CBS News correspondent Debora Patta visited the crash site in Ethiopia, where the plane came down soon after take-off on Tuesday. Huge piles of dirt obscure a huge crater caused by the ill-fated Boeing 737 Max 8’s nosedived into the ground. Mangled pieces of wreckage lie strewn across the site, which is now guarded by armed militia.

The sheer size and depth of the crater in the arid ground give a sense of just how powerful the impact was.

The two “black box” flight recorders of Ethiopian Airlines Flight 302 have been recovered from the wreckage, and will be the focus of the ongoing investigation into why the plane went down.

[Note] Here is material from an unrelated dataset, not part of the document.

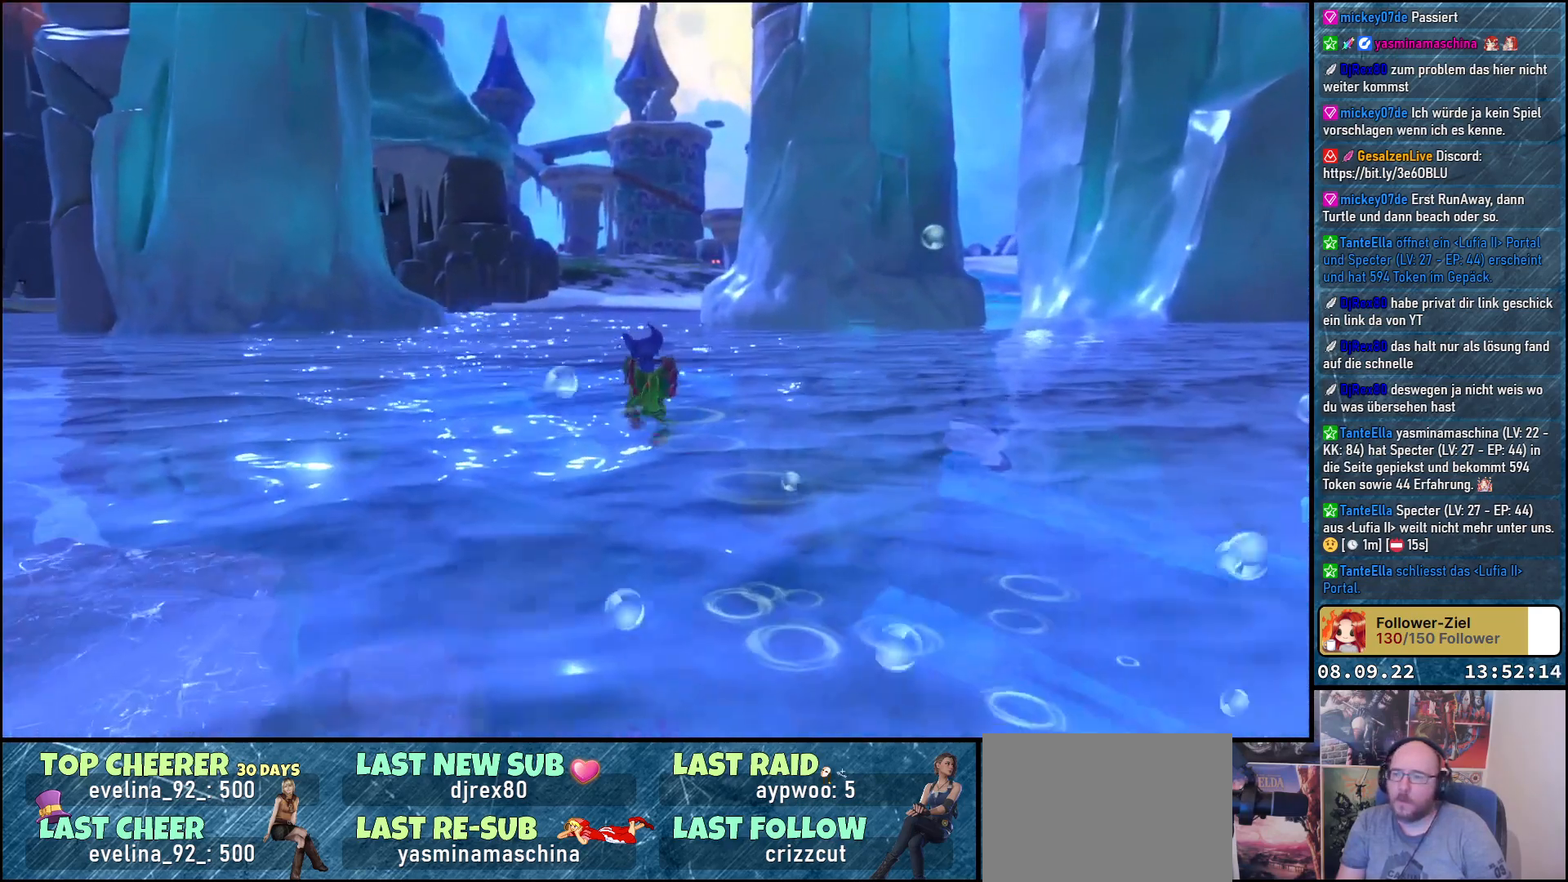
{"buttons": [], "left_stick": "up", "right_stick": "center", "events": []}
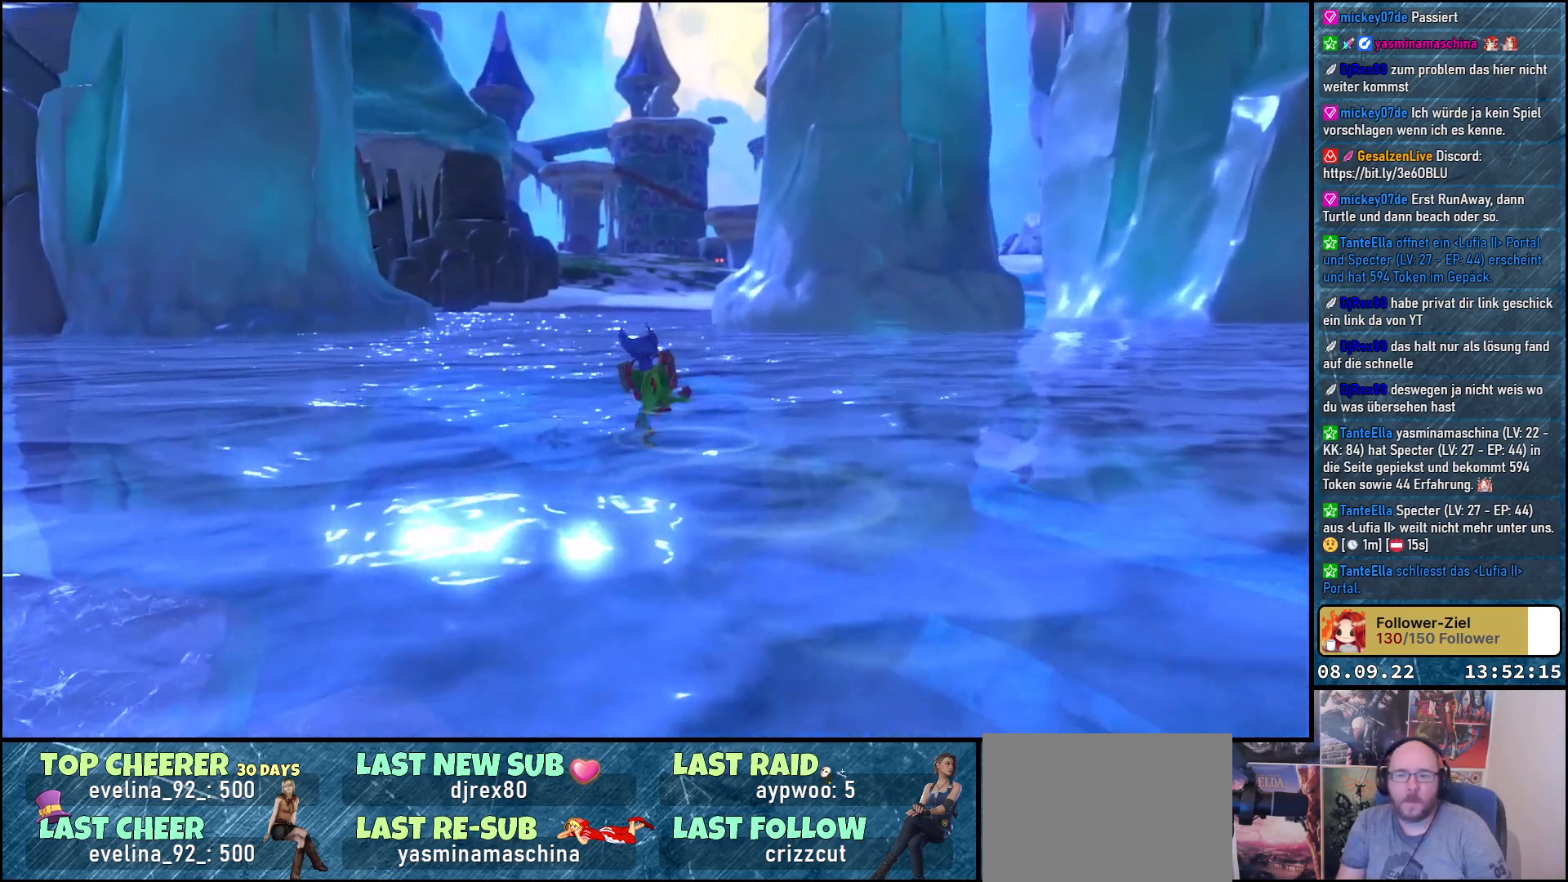
{"buttons": [], "left_stick": "up", "right_stick": "center", "events": []}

Patta said the mood around the crash site couldn’t have been more miserable on Tuesday — mangled wreckage everywhere, and in amongst the charred personal belongings of passengers and crew; reminders of the 157 people who died in the crash.

Some of the collected possessions were piled into a large mound. Patta saw a tiny girl’s purple fairy princess dress, a tattered copy of the children’s classic “Anne of Green Gables.” Nearby, a scribbled to-do list with cryptic reminders of important tasks: “book acc in New York City, and organize meetings with delegates next week.”

Many of those on board the flight were young people who wanted to change the world. The United Nations lost 21 staff members in the crash — people who worked to improve the lives of others in some of the most troubled spots on Earth.

Crash scene investigators, including a team of Americans, were to comb the area for more answers on Tuesday. Their job: to piece together what happened in the six minutes after take-off that resulted in the devastating scene left on the ground outside Addis Ababa.